WORK INSTRUCTION
Retype the entries below word for word, leaving out every picture.

Saved data entries
/---

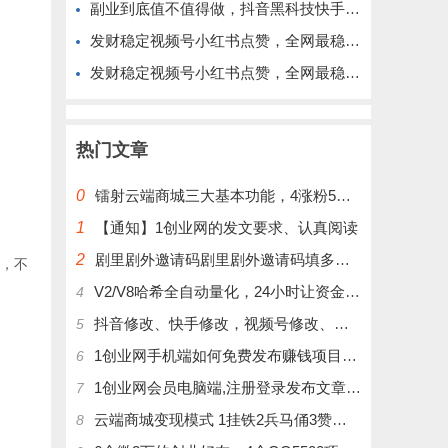
副业到底值不值得做，抖音黑科技快手上人涨粉云端商城真能逆袭赚钱
发财稳定视频号小红书点赞，全网最稳定绿色的项目，完美来拉新
发财稳定视频号小红书点赞，全网最稳定绿色的项目，完全自动了
热门文章
0
镭射云端商城三大基本功能，4涨粉5涨播放量6挂铁，为你揭开真实的面纱!
1
【通知】1创业网的发文要求、认真阅读
2
剧里剧外邀请码剧里剧外邀请码填多少呢？
幅，不
V2/V8哈希全自动量化，24小时让资金为你打工！
4
抖音修改、快手修改，视频号修改、大屏修改|橱窗修改|抖店修改|、招代理可单独购买
5
1创业网手机端如何免费发布赚钱项目文章
6
1创业网会员电脑端,注册登录发布文章,操作介绍
7
云端商城变现模式 1挂铁2兵马俑3赞刷4涨粉，带你玩.赚风口项日
8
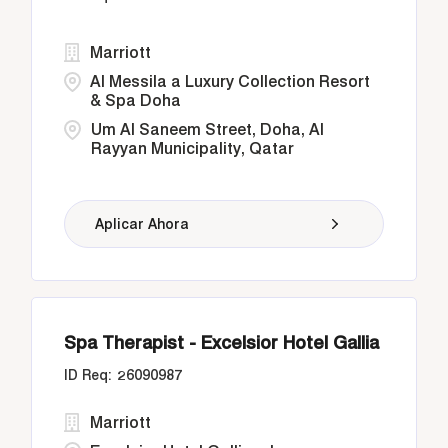
Marriott
Al Messila a Luxury Collection Resort
& Spa Doha
Um Al Saneem Street, Doha, Al
Rayyan Municipality, Qatar
Aplicar Ahora
Spa Therapist - Excelsior Hotel Gallia
26090987
Marriott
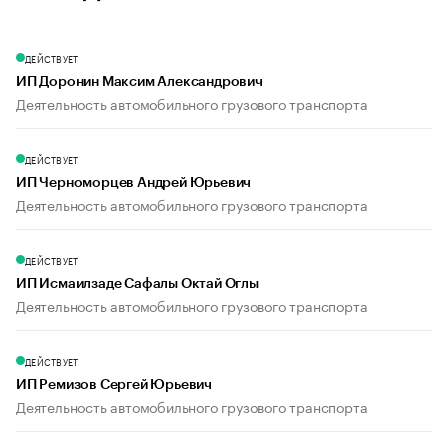
ДЕЙСТВУЕТ
ИП Доронин Максим Александрович
Деятельность автомобильного грузового транспорта
ДЕЙСТВУЕТ
ИП Черноморцев Андрей Юрьевич
Деятельность автомобильного грузового транспорта
ДЕЙСТВУЕТ
ИП Исмаилзаде Сафалы Октай Оглы
Деятельность автомобильного грузового транспорта
ДЕЙСТВУЕТ
ИП Ремизов Сергей Юрьевич
Деятельность автомобильного грузового транспорта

\---

SOLUTION TO THE PROBLEM
副业到底值不值得做，抖音黑科技快手上人涨粉云端商城真能逆袭赚钱
发财稳定视频号小红书点赞，全网最稳定绿色的项目，完美来拉新
发财稳定视频号小红书点赞，全网最稳定绿色的项目，完全自动了
热门文章
0
镭射云端商城三大基本功能，4涨粉5涨播放量6挂铁，为你揭开真实的面纱!
1
【通知】1创业网的发文要求、认真阅读
2
剧里剧外邀请码剧里剧外邀请码填多少呢？
幅，不
V2/V8哈希全自动量化，24小时让资金为你打工！
4
抖音修改、快手修改，视频号修改、大屏修改|橱窗修改|抖店修改|、招代理可单独购买
5
1创业网手机端如何免费发布赚钱项目文章
6
1创业网会员电脑端,注册登录发布文章,操作介绍
7
云端商城变现模式 1挂铁2兵马俑3赞刷4涨粉，带你玩.赚风口项日
8
Marriott
Al Messila a Luxury Collection Resort
& Spa Doha
Um Al Saneem Street, Doha, Al
Rayyan Municipality, Qatar
Aplicar Ahora
Spa Therapist - Excelsior Hotel Gallia
26090987
Marriott
ДЕЙСТВУЕТ
ИП Доронин Максим Александрович
Деятельность автомобильного грузового транспорта
ДЕЙСТВУЕТ
ИП Черноморцев Андрей Юрьевич
Деятельность автомобильного грузового транспорта
ДЕЙСТВУЕТ
ИП Исмаилзаде Сафалы Октай Оглы
Деятельность автомобильного грузового транспорта
ДЕЙСТВУЕТ
ИП Ремизов Сергей Юрьевич
Деятельность автомобильного грузового транспорта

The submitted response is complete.